Method has been made available to meat industry already.

April 3, 2018

2 Min Read
MRI to 'taste' loins, hams without opening them
Images of a raw and cured ham obtained with MRI technology.Credit: TECAL-GIM (UEx)

Researchers from the University of Extremadura in Spain have developed a method that allows the properties of hams and whole loins to be determined using magnetic resonance imaging (MRI), the same non-invasive technique used in medicine.

The method has already been made available to the meat industry, the researchers said.

MRI is commonly used in medicine to look at organs and structures inside the human body, but now researchers from the Meat & Meat Products Institute (IProCar) of the University of Extremadura have applied this same technology for something very different: knowing the characteristics of Iberian hams and loins without needing to destroy them.

Once the images are taken, the scientists analyze them with computer vision algorithms and extract numerical values to which they apply statistical methods. In this way, the quality characteristics of meat products can be predicted.

"The technique allows knowing parameters such as the amount of fat, moisture, color and some sensory attributes of the product and, in the case of ham, also monitoring the salt diffusion during the different stages of the maturation process," IProCar member Trinidad Pérez Palacios explained.

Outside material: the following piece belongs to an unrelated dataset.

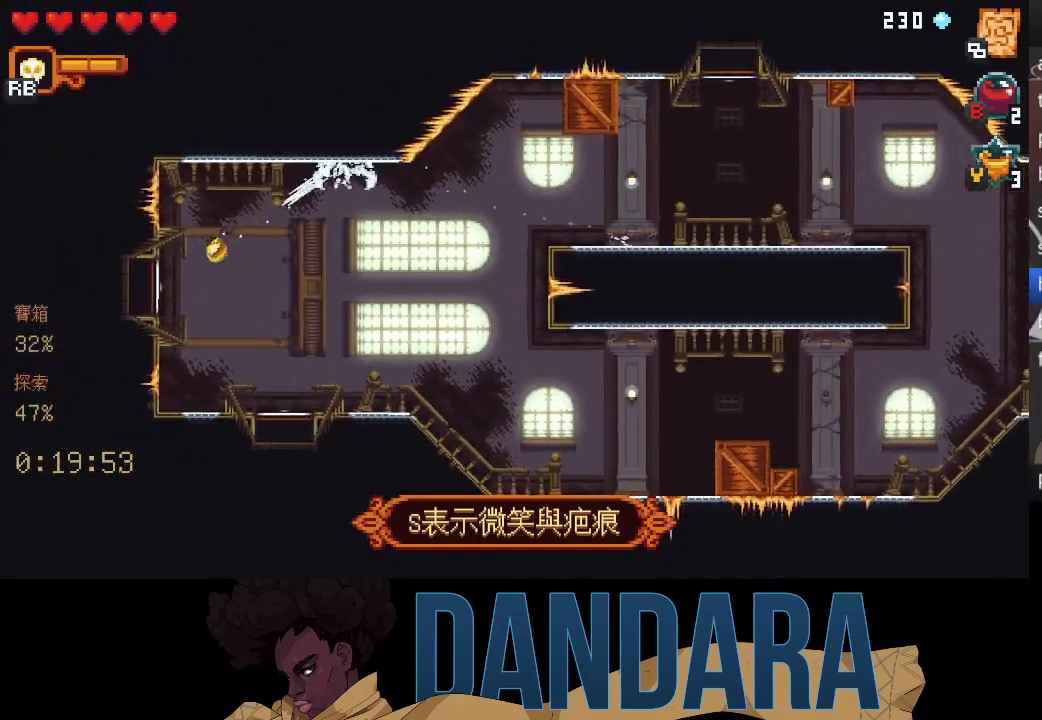
{"buttons": [], "left_stick": "center", "events": [[67, "A", "up"], [67, "left_stick", "left"], [167, "A", "down"], [300, "A", "up"], [367, "A", "down"], [500, "A", "up"], [500, "left_stick", "center"]]}
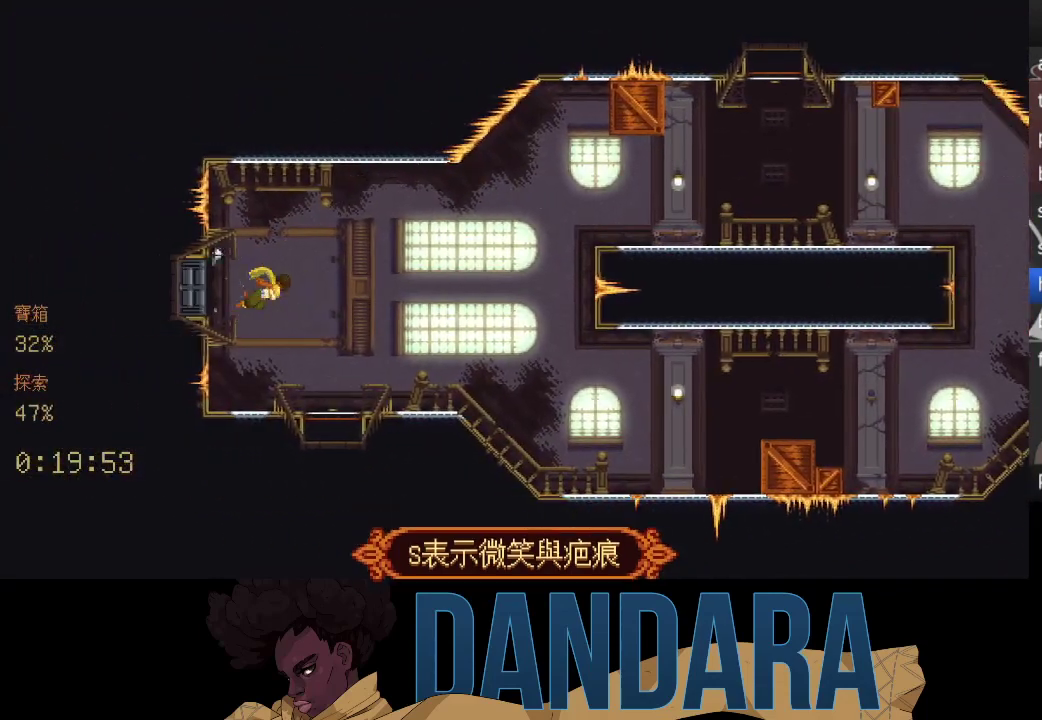
{"buttons": [], "left_stick": "center", "events": [[67, "A", "down"], [200, "A", "up"]]}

The studies carried out using this methodology have been published in several scientific journals, such as the Journal of Food Engineering, where this year Extremadura researchers presented a paper focused on the application of texture algorithms to three-dimensional MRI images to predict the quality of pork loins.

According to the authors, the combined MRI/computer vision technology is an alternative to the destructive quality control methods currently used and offer results in almost real time.

"We put at the disposal of the meat industry an effective method to obtain images of any meat piece — not only loins and hams — in a harmless and non-invasive way, allowing, in addition, its subsequent commercialization," Pérez Palacios said. "Its implementation in the meat industry is only a matter of time."